Exercise
Show each line from the rows below that contains the string "date". Matching is case-sensitive.

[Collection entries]
* * * * * * * * *
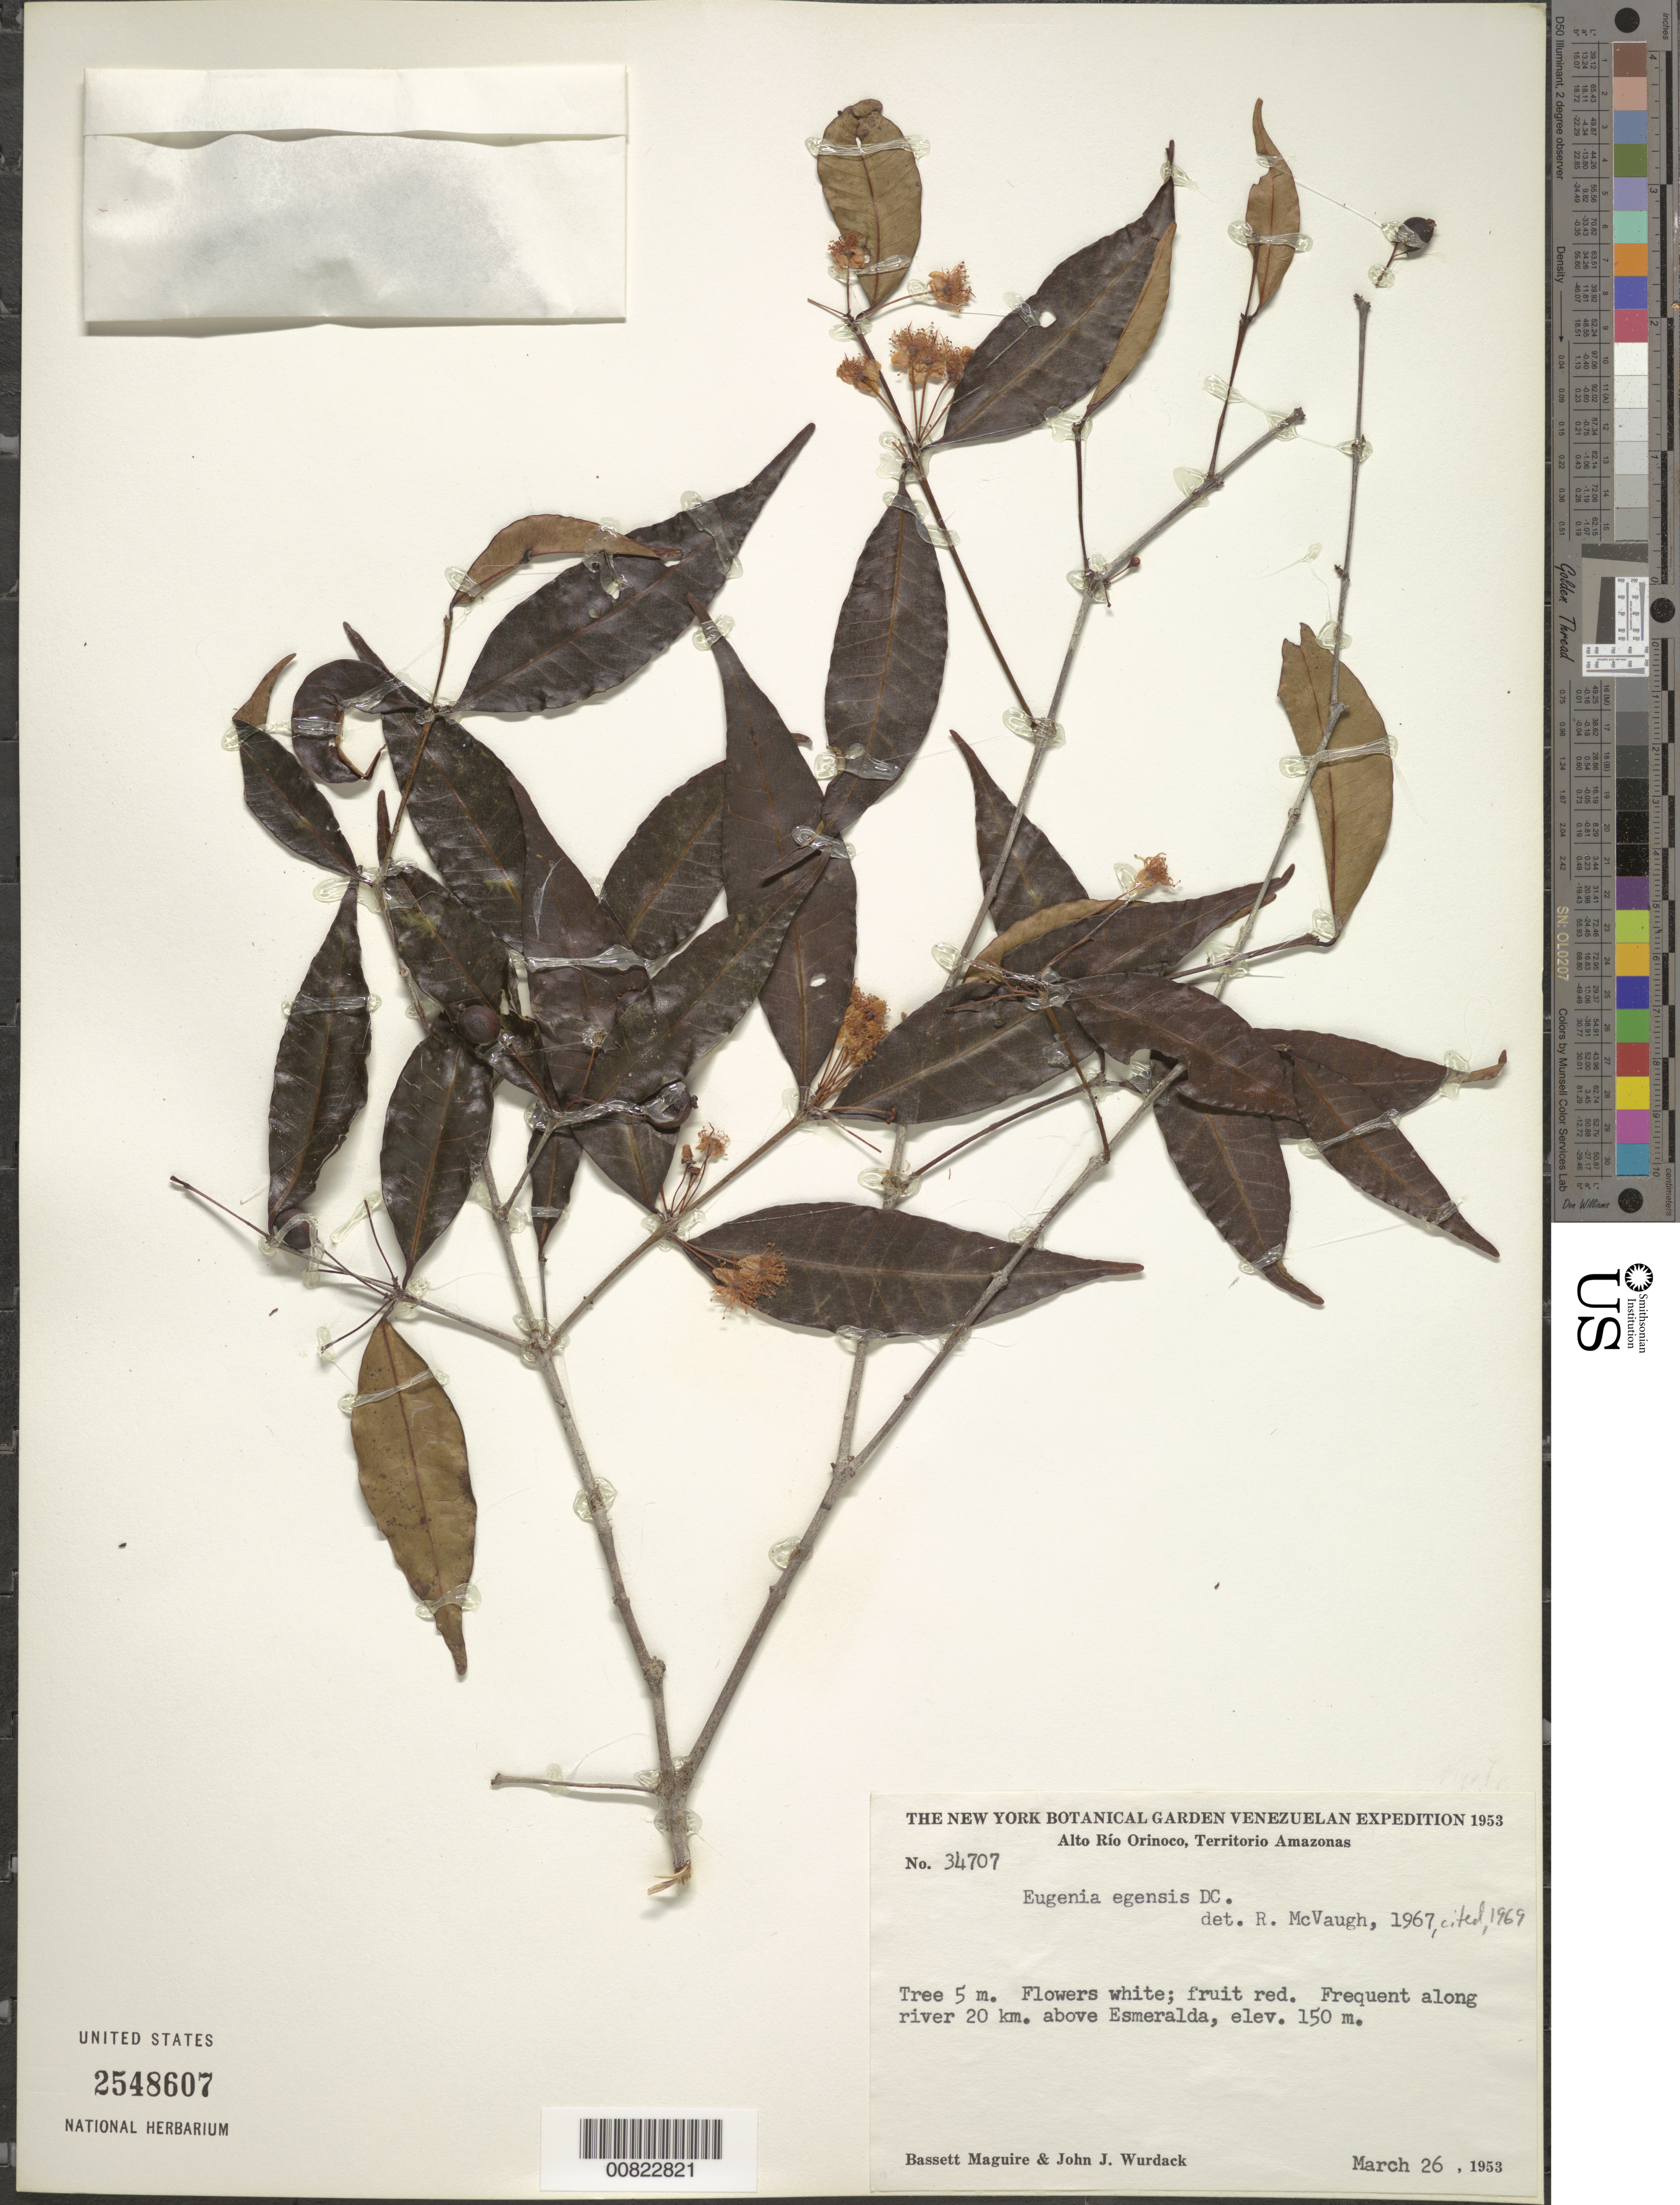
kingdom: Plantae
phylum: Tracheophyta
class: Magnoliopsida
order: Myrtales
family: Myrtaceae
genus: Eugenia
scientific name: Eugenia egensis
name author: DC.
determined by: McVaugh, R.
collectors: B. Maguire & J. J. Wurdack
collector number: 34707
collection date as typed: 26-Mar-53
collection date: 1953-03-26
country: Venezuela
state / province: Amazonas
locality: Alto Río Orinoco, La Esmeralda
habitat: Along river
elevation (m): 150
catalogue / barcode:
* * * * * * * * *
Exercise answer
collection date as typed: 26-Mar-53
collection date: 1953-03-26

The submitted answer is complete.